Sort strings alphabetically with Solr - sorting

Context
I have a string field for 'title' that I want to sort alphabetically. I use Solr 4.10.2 for search and sort. Since strFields are case-sensitive by default, I am noticing that Solr is sorting my titles via ASCII sort (capital letters have priority over lowercase letters) and not alphabetically.
Current behavior (asc sort)
Mathematics: Introduction to Algebra
Mathematics: an introduction
Desire behavior (asc sort)
Mathematics: an introduction
Mathematics: Introduction to Algebra
Code in schema.xml
<fieldType name="string_ci" class="solr.TextField" sortMissingLast="true" omitNorms="true">
<analyzer type="query">
<tokenizer class="solr.KeywordTokenizerFactory"/>
<filter class="solr.LowerCaseFilterFactory"/>
</analyzer>
</fieldType>
<field name="string" stored="false" type="string_ci" multiValued="false" indexed="true"/>
Even after restarting Solr, reindexing, the sort is still ASCII sort

The field must be lowercased at index time.

INFORMATION SHOWN:

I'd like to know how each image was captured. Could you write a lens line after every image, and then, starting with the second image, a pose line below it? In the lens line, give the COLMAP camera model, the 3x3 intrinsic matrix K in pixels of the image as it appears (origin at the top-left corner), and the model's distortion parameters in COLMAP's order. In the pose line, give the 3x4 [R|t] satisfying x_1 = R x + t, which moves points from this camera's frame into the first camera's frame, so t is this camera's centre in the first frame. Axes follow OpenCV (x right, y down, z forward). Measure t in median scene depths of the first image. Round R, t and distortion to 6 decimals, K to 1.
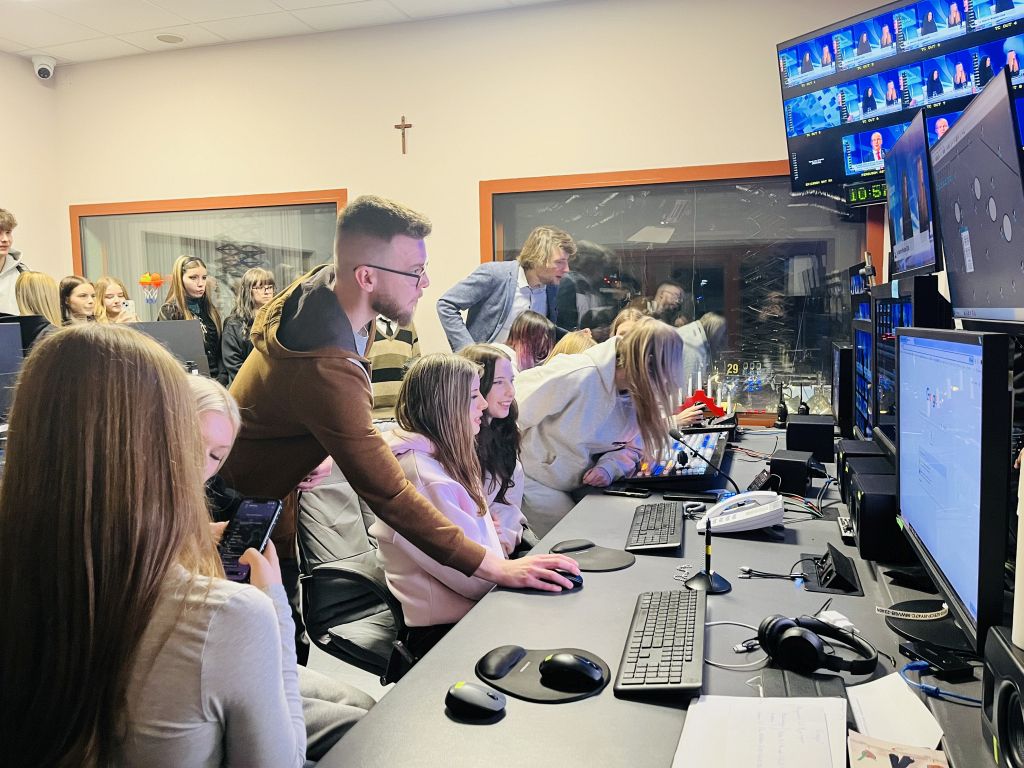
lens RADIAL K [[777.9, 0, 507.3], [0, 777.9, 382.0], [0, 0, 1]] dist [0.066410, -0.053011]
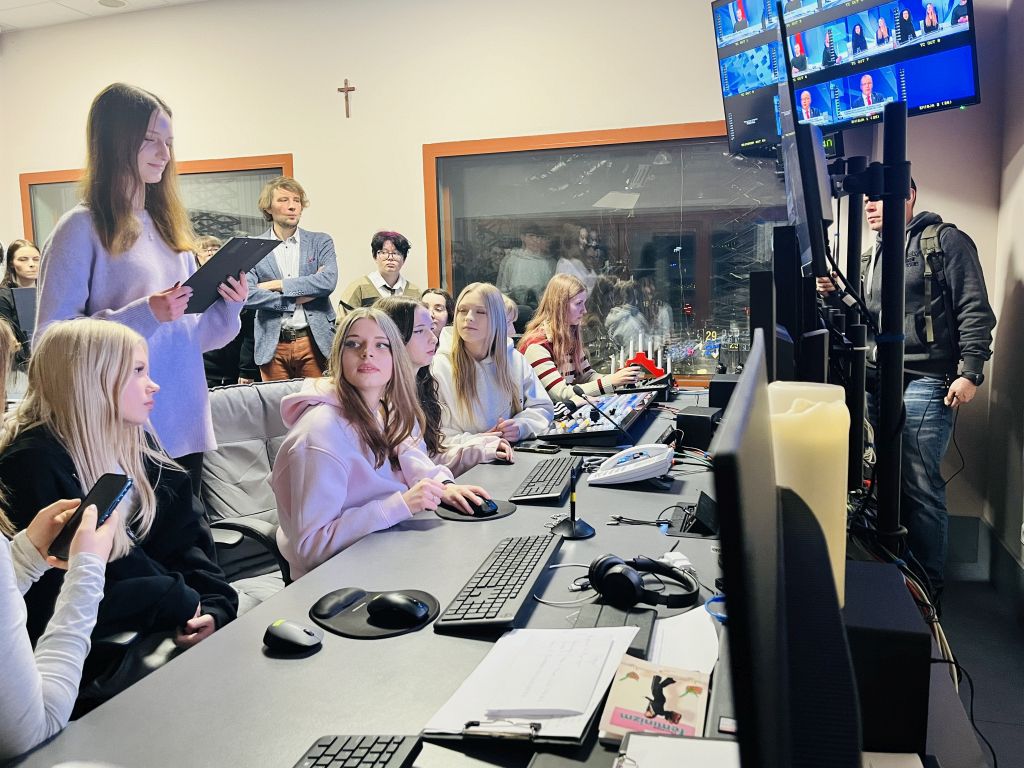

TASKS TO CARRY OUT:
a – Translate this sentence from the Solr sorting thread into Spanish: "The field must be lowercased at index time."
b – Answer these questions using the Solr sorting thread:
(i) Which version of Solr does the poster use for search and sort?
(ii) What tokenizer class is set inside the query analyzer in the schema.xml code?
(iii) According to the closing reply, when must the field be lowercased?

SOLUTIONS TO THE PROBLEMS:
a – El campo debe convertirse a minúsculas en el momento de la indexación.

b –
(i) Solr 4.10.2
(ii) solr.KeywordTokenizerFactory
(iii) At index time